(Beginning of Exercise passage)

The separation of the experiment definition from the experimentation platform could combine the benefits of both approaches. It would allow organizations to select a cost-effective third-party experimentation platform to execute the experiment while developing independently of it the remaining infrastructure to support the organization’s experimentation process. This would, for example, allow developing an infrastructure to assure the quality of the experiments without having to depend on the feature set provided by the experimentation platform.

This research aims to propose an architecture for platform-independent online controlled experimentation by releasing the experiment definition from the experiment platform. As a consequence of the separation, the experiment definition becomes an independent artifact. Moreover, it allows developing experimentation infrastructure independently of the used experimentation platform.

The remainder of this paper is structured as follows. Section 2 provides background information on online controlled experimentation. Section  3 describes the applied research method. Section 4 presents the findings. Then, Sect. 5 presents the architecture, and Sect. 6 the evaluation of it. Section 7 discusses the study. Finally, Sect. 8 concludes the paper.

2 Background

In this section, an overview of the research this paper is based on is given. The overview starts with the general concept of online controlled experimentation. Next, the research on the characteristics of online controlled experiment definitions is outlined, and finally, research on domain-specific language (DSL) to define online controlled experiments is discussed.

2.1 Online Controlled Experimentation

Online controlled experiments are a technique to evaluate software changes based on data [17]. The change could be a novel feature, a performance optimization, modified elements in the user interface, and many more. A version of the software with the change (treatment) is deployed in addition to the unchanged software (control). Thereafter, requests on the software (e.g. user interaction) are split between the two versions (segmentation). In addition to the regular processing of a request, both software versions collect relevant data about the processing and the request. After a predefined duration or number of requests, the collected data (telemetry) is used to calculate metrics. Finally, the telemetry is analyzed, and based on the success criteria that are defined before the execution of the experiment, the experiment is evaluated.

In [2] the authors highlight the technique’s potential to improve software quality assurance for modern technologies like machine learning or the internet of things—areas that are challenging for traditional software testing with offline testing techniques.

(End of Exercise passage)

__Activity list__.
a. List the kinds of software change that the text on online controlled experimentation gives as examples of a change an experiment can evaluate.
b. In the text on online controlled experimentation, which section of the paper presents the evaluation of the proposed architecture?
c. Continue the text on online controlled experimentation from where it stops.

(Beginning of Raw data)

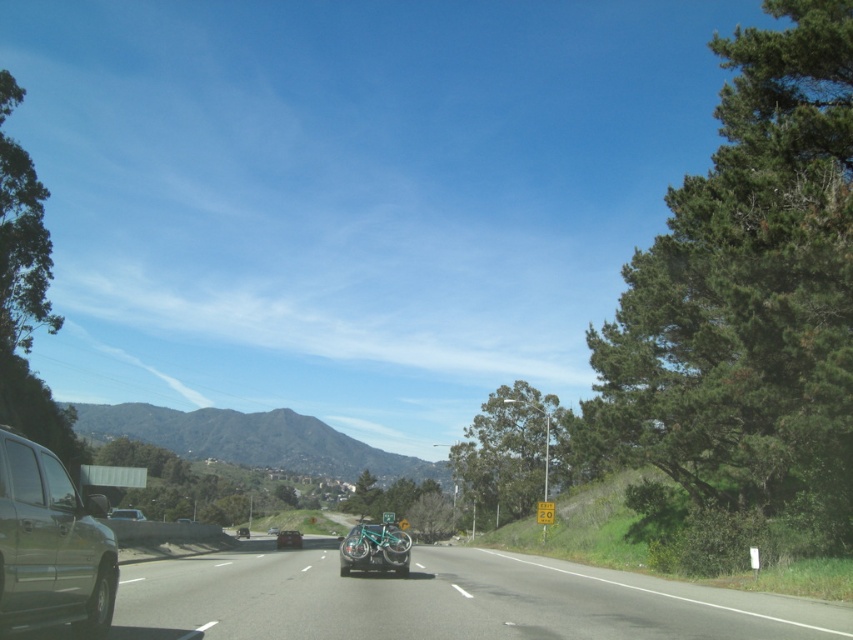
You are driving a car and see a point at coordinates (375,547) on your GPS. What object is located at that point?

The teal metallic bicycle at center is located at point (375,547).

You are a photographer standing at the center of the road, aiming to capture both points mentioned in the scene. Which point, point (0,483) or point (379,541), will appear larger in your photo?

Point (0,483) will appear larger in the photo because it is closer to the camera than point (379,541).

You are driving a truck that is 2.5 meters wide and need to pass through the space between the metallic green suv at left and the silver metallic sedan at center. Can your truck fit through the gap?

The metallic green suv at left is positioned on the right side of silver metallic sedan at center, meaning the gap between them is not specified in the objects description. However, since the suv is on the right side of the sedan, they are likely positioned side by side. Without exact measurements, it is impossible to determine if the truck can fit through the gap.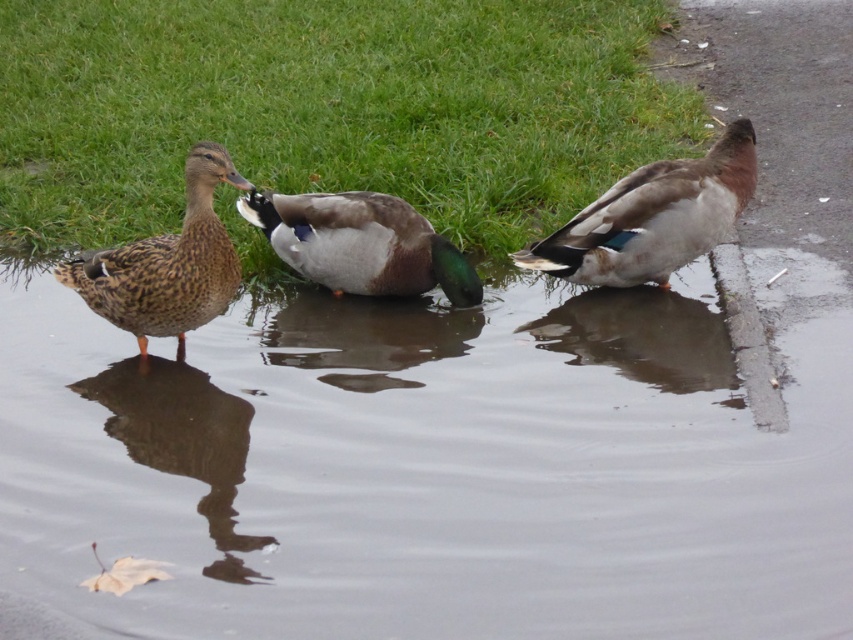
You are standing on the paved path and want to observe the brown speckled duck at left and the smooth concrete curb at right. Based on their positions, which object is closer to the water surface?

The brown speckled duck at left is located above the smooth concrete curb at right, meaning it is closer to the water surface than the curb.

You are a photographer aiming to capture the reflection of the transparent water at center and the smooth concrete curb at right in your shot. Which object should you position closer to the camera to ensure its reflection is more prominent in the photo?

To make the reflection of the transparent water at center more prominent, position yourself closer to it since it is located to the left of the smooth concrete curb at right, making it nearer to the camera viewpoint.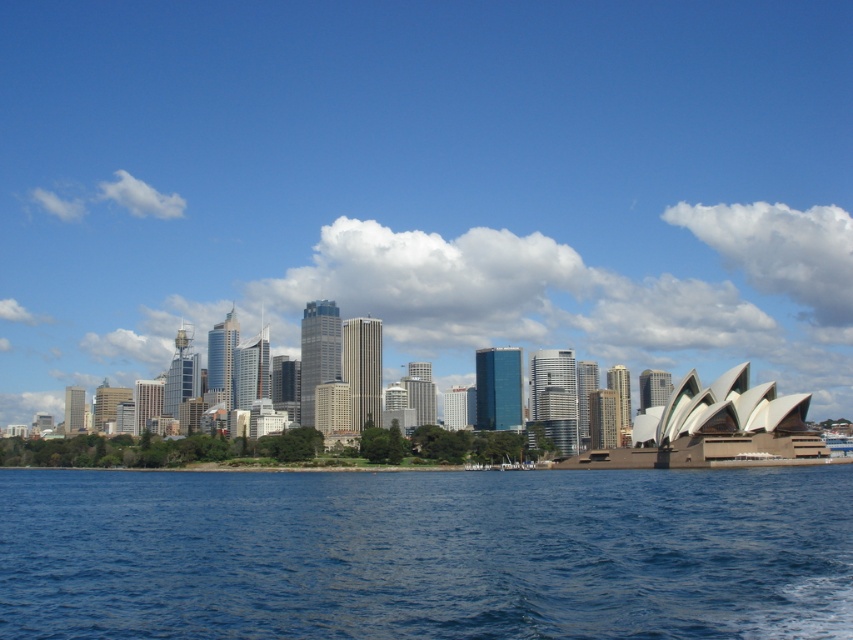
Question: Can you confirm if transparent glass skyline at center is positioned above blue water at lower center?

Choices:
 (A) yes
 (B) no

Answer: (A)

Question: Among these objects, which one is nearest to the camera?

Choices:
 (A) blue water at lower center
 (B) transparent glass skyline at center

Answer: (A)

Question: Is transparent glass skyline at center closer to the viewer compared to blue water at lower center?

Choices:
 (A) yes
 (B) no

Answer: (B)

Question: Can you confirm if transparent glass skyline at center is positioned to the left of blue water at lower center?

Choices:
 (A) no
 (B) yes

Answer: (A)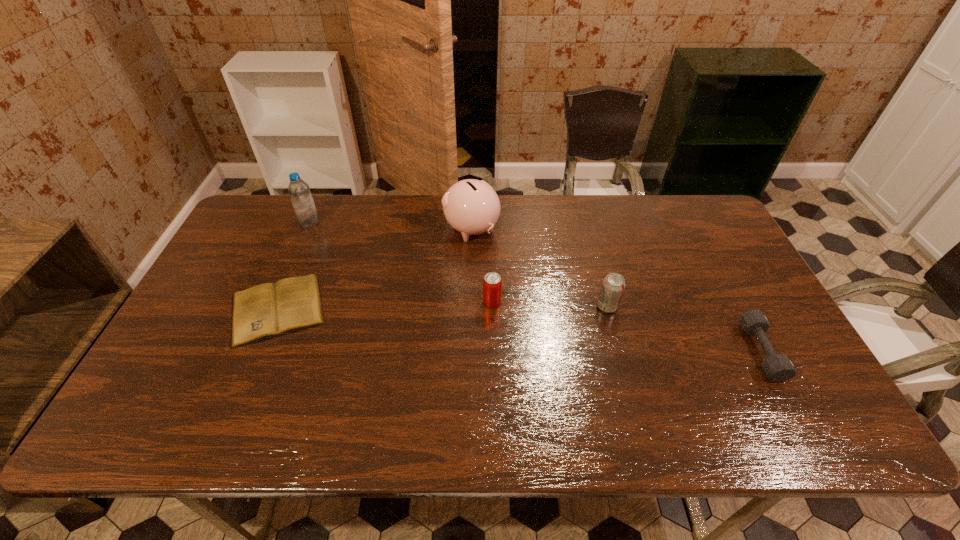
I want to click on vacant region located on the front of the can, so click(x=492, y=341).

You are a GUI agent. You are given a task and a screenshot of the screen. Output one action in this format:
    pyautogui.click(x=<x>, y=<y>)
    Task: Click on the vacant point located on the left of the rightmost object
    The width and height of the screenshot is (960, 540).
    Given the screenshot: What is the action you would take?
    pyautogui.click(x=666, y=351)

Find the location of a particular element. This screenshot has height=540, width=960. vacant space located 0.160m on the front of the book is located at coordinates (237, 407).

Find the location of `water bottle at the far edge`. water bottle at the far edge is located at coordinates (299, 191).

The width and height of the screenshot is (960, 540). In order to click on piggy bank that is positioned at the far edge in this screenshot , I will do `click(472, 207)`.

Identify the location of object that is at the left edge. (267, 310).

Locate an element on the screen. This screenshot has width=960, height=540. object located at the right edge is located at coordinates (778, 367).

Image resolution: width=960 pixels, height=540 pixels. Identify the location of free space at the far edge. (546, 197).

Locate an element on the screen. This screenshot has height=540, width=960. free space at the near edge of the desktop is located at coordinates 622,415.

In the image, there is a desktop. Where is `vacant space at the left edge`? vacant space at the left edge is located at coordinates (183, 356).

(End of Raw data)
(Beginning of Raw data)

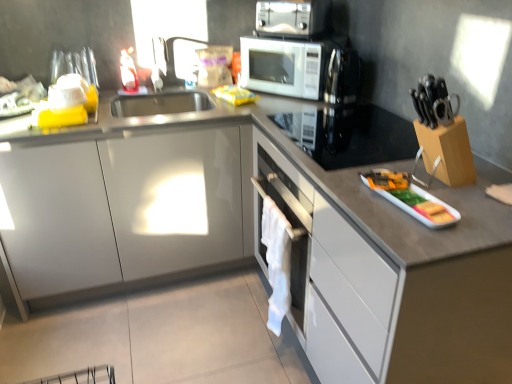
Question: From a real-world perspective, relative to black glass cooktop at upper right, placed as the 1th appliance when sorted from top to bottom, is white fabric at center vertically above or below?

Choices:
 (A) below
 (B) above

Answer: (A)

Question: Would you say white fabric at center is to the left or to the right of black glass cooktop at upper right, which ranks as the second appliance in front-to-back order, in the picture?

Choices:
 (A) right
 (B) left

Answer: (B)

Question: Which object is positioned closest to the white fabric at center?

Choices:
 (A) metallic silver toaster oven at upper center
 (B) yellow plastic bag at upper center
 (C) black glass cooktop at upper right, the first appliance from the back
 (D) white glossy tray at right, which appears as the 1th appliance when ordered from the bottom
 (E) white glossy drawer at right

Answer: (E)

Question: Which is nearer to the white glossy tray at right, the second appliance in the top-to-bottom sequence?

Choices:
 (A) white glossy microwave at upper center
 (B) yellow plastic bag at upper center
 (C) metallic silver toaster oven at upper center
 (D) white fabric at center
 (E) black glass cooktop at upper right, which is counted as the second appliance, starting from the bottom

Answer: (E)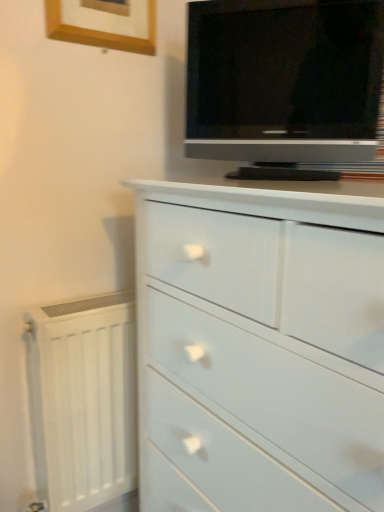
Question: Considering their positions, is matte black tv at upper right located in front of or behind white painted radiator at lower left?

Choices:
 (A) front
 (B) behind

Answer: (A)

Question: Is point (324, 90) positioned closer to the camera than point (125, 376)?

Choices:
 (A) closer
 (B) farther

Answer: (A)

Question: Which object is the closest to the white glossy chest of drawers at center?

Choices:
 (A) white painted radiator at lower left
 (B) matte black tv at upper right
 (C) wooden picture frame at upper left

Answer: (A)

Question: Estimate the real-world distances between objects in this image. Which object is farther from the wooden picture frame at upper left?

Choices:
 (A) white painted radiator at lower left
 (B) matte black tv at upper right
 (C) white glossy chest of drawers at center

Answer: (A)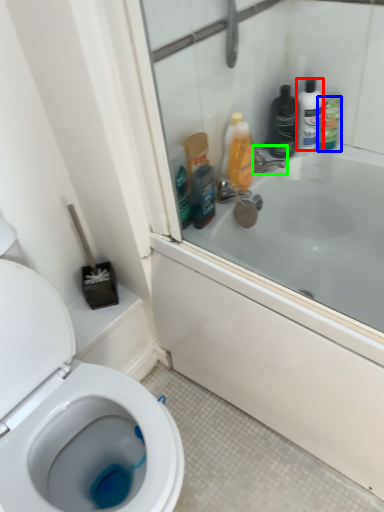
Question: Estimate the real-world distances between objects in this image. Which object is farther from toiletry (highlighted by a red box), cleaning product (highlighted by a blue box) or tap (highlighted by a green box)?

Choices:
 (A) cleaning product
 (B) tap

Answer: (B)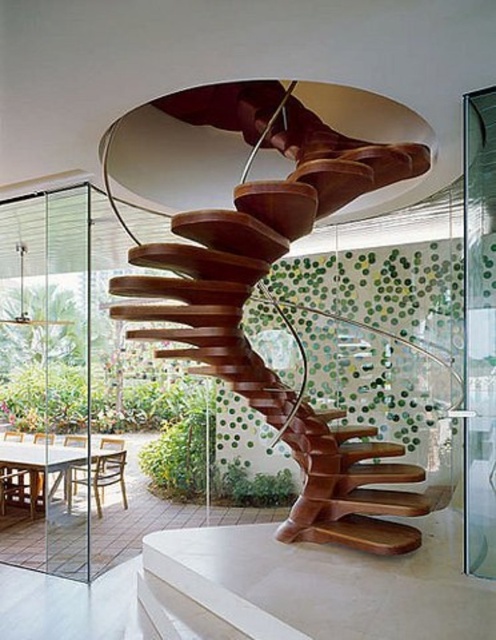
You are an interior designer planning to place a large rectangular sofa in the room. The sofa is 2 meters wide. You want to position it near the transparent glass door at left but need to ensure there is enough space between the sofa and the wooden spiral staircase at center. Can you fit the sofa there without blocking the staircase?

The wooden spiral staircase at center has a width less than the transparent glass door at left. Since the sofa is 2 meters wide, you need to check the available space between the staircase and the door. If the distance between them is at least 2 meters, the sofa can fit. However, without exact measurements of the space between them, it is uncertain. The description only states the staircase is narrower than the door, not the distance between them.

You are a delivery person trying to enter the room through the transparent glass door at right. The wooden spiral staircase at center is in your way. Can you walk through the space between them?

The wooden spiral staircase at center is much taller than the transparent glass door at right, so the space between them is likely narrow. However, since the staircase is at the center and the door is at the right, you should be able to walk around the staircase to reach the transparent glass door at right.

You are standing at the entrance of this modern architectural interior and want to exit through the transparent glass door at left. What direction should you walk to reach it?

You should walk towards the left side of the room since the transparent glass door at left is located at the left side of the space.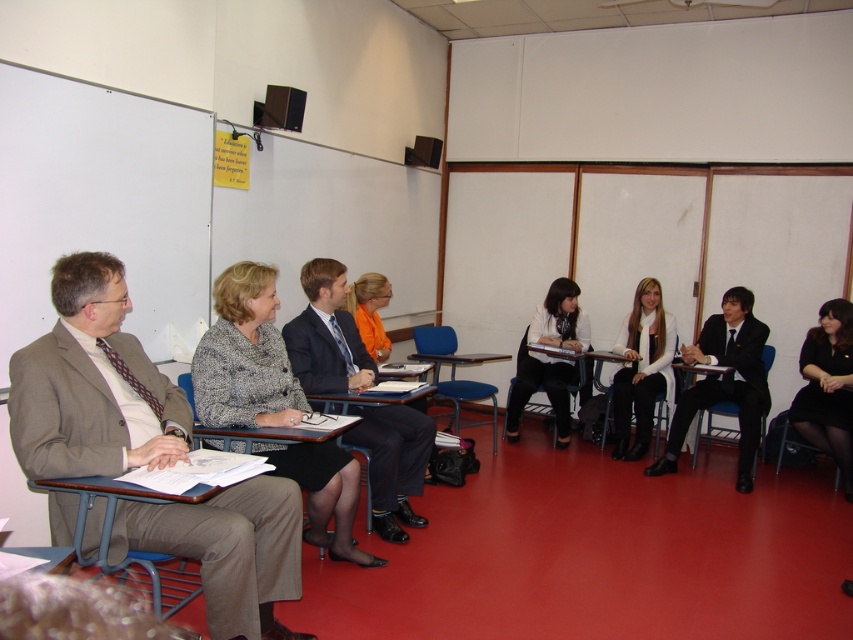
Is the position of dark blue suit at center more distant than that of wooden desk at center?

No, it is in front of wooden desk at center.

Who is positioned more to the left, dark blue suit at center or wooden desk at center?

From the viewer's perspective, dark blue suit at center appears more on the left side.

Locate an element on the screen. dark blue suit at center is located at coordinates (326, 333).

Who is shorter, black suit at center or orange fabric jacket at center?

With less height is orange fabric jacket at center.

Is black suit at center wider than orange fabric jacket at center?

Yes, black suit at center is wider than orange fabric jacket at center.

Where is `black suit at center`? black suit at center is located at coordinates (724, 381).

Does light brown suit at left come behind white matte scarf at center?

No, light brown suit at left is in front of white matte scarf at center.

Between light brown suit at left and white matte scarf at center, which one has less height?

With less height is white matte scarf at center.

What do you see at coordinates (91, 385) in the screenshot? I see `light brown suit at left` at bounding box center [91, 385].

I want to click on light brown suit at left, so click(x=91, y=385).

(End of Raw data)
(Beginning of Raw data)

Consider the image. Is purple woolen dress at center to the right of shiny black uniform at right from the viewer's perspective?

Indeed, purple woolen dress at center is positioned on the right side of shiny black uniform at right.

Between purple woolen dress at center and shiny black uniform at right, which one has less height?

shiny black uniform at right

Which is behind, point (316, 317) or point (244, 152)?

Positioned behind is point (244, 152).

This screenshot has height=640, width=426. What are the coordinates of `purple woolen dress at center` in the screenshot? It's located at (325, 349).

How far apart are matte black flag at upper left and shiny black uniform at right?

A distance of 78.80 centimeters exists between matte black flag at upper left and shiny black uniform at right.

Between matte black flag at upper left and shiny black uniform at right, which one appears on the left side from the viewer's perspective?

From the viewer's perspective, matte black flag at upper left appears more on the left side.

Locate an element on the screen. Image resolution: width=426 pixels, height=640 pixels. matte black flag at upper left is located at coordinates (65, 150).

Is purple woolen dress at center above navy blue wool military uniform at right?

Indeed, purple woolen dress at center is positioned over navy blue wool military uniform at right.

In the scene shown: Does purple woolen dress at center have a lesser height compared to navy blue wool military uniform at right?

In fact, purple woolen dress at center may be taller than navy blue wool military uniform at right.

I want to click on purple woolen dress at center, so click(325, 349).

(End of Raw data)

__Results__.
a. a novel feature, a performance optimization, modified elements in the user interface

b. Section 6

c.
The experiment lifecycle by Fabijan et al. [8] gives an overview of the activities related to an online controlled experiment (see Fig. 1). First, during the ideation phase, a hypothesis and its implementation are developed. Thereafter, the design of the experiment is specified. This includes amongst others, the user segmentation across the different software versions, and calculations about the size and duration of the experiment. Next, the experiment is executed. Besides the deployment, the instrumentation and monitoring of the deployed software are important. Thereafter, the collected data is analyzed and data-driven arguments for decisions are provided. The last activity is learning, in which the experiment metadata is captured and institutionalized.

Fig. 1.
figure 1

Experiment lifecycle by Fabijan et al. [8]. It describes the lifecycle of an experiment from its ideation by the generation of a minimal viable hypothesis (MVH) and the development of a minimal viable product (MVP) over the design, execution and analysis to the decision making and institutionalization of the learnings.

A more detailed view of experimentation and its process is given by models for continuous experimentation like the RIGHT model by Fagerholm et al. [13] or the HYPEX (Hypothesis Experiment Data-Driven Development) model by Holmström Olsson and Bosch [20]. There is also research about the required infrastructure [12] and guidelines about experimentation in general [17].

In summary, the process of online controlled experimentation received a lot of attention in research. Process models of continuous experimentation [8, 13], experimentation platforms [12] and guidelines [17] for experimentation are researched amongst others.

2.2 Characteristics of Online Controlled Experiments

Although the experimentation process and specifics of it are researched well [1, 21], there is little research explicitly on the experimentation definition and its characteristics. Nevertheless, the definition of experiments is fundamental for experimentation. A taxonomy of its characteristics allows experiment owners to choose the necessary characteristics of it for a concrete experiment. Without such an overview, experiment owners are at the risk to miss important characteristics or to define experiments incomplete. Therefore, the authors reviewed in [3] the literature on characteristics of experiment definitions. It revealed 17 properties that were grouped by common themes among the properties.

However, the authors expected that there are additional properties used in practice. Thus, based on the results on the characteristics of experiment definitions, the more detailed study reported in [5] was conducted. The study covers the analysis of existing open-source as well as proprietary experimentation platforms. In [5] the results are combined to one taxonomy of experiment definition characteristics. Figure 2 visualizes the identified characteristics for each phase of an experiment.

Fig. 2.
figure 2

Experiment definition characteristics taxonomy [5]. It enumerates for every phase of the experimentation lifecycle the characteristics (bold) and their properties (below each characteristic).

To conclude, the authors presented in [5] a taxonomy of the known characteristics and properties used in the definition of online controlled experiments. However, the application of the taxonomy, or its usefulness to describe experiments was not known.

2.3 Experimentation Definition Language

The taxonomy of experiment definition characteristics [5] represents the characteristics that are used in literature and experimentation platforms. However, it is not fully clear whether this set of characteristics is useful to define concrete experiments. Thus, a DSL was developed in [4] that was built on the taxonomy.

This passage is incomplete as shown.